BEGIN
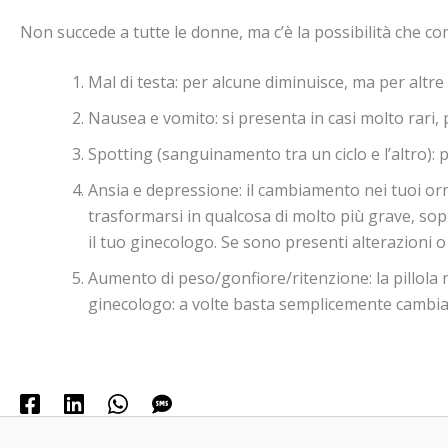
Non succede a tutte le donne, ma c’è la possibilità che co
Mal di testa: per alcune diminuisce, ma per altre
Nausea e vomito: si presenta in casi molto rari
Spotting (sanguinamento tra un ciclo e l’altro): p
Ansia e depressione: il cambiamento nei tuoi or
trasformarsi in qualcosa di molto più grave, sopr
il tuo ginecologo. Se sono presenti alterazioni o
Aumento di peso/gonfiore/ritenzione: la pillola 
ginecologo: a volte basta semplicemente cambiare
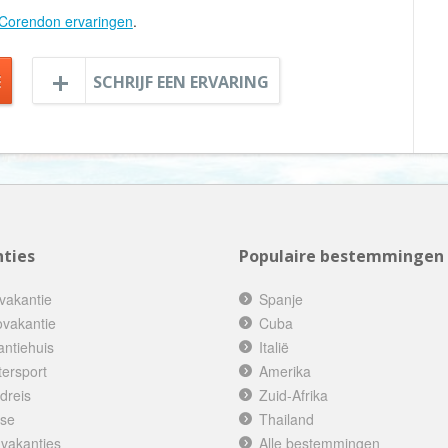
Botswana
Corendon ervaringen
.
Oud & Nieuw reis
Brazilië
Pretpark
E
SCHRIJF EEN ERVARING
Britse Maagdeneilanden
Rondreis
Bulgarije
Safari
Cambodja
Singlereis
Canada
Sportreis
Canarische Eilanden
Stedentrip
Chili
Taalcursus
ties
Populaire bestemmingen
China
Thema vakanties
vakantie
Colombia
Spanje
Vakantiehuis
ovakantie
Cuba
Costa Rica
Vakantiepark
antiehuis
Italië
Cuba
Vogelreis
tersport
Amerika
Curaçao
Vrijwilligerswerk
dreis
Zuid-Afrika
ise
Thailand
Cyprus
Wandelvakantie
 vakanties
Alle bestemmingen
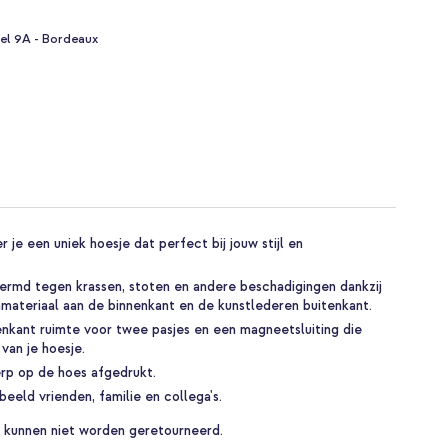
el 9A - Bordeaux
je een uniek hoesje dat perfect bij jouw stijl en
hermd tegen krassen, stoten en andere beschadigingen dankzij
materiaal aan de binnenkant en de kunstlederen buitenkant.
enkant ruimte voor twee pasjes en een magneetsluiting die
 van je hoesje.
rp op de hoes afgedrukt.
eeld vrienden, familie en collega's.
 kunnen niet worden geretourneerd.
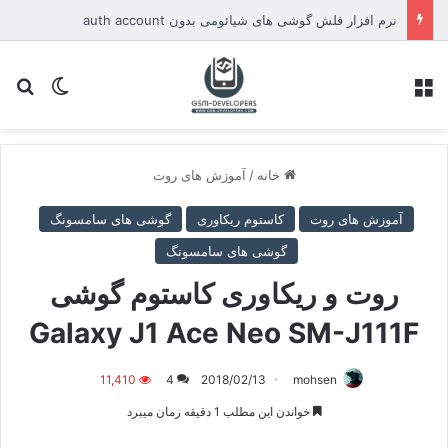
نرم افزار فلش گوشی های شیائومی بدون auth account
منو
تغییر پو
جس
خانه
/
آموزش های روت
آموزش های روت
کاستوم ریکاوری
گوشی های سامسونگ
گوشی های سامسونگ
روت و ریکاوری کاستوم گوشی
Galaxy J1 Ace Neo SM-J111F
11,410
4
2018/02/13
mohsen
خواندن این مطلب 1 دقیقه زمان میبرد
END
[WHAT THE TASK REQUIRES]:
Only the pictures are to be omitted; restate everything else above exactly.

[WORKED SOLUTION]:
Non succede a tutte le donne, ma c’è la possibilità che co
Mal di testa: per alcune diminuisce, ma per altre
Nausea e vomito: si presenta in casi molto rari
Spotting (sanguinamento tra un ciclo e l’altro): p
Ansia e depressione: il cambiamento nei tuoi or
trasformarsi in qualcosa di molto più grave, sopr
il tuo ginecologo. Se sono presenti alterazioni o
Aumento di peso/gonfiore/ritenzione: la pillola 
ginecologo: a volte basta semplicemente cambiare
Botswana
Corendon ervaringen
.
Oud & Nieuw reis
Brazilië
Pretpark
E
SCHRIJF EEN ERVARING
Britse Maagdeneilanden
Rondreis
Bulgarije
Safari
Cambodja
Singlereis
Canada
Sportreis
Canarische Eilanden
Stedentrip
Chili
Taalcursus
ties
Populaire bestemmingen
China
Thema vakanties
vakantie
Colombia
Spanje
Vakantiehuis
ovakantie
Cuba
Costa Rica
Vakantiepark
antiehuis
Italië
Cuba
Vogelreis
tersport
Amerika
Curaçao
Vrijwilligerswerk
dreis
Zuid-Afrika
ise
Thailand
Cyprus
Wandelvakantie
 vakanties
Alle bestemmingen
el 9A - Bordeaux
je een uniek hoesje dat perfect bij jouw stijl en
hermd tegen krassen, stoten en andere beschadigingen dankzij
materiaal aan de binnenkant en de kunstlederen buitenkant.
enkant ruimte voor twee pasjes en een magneetsluiting die
 van je hoesje.
rp op de hoes afgedrukt.
eeld vrienden, familie en collega's.
 kunnen niet worden geretourneerd.
نرم افزار فلش گوشی های شیائومی بدون auth account
منو
تغییر پو
جس
خانه
/
آموزش های روت
آموزش های روت
کاستوم ریکاوری
گوشی های سامسونگ
گوشی های سامسونگ
روت و ریکاوری کاستوم گوشی
Galaxy J1 Ace Neo SM-J111F
11,410
4
2018/02/13
mohsen
خواندن این مطلب 1 دقیقه زمان میبرد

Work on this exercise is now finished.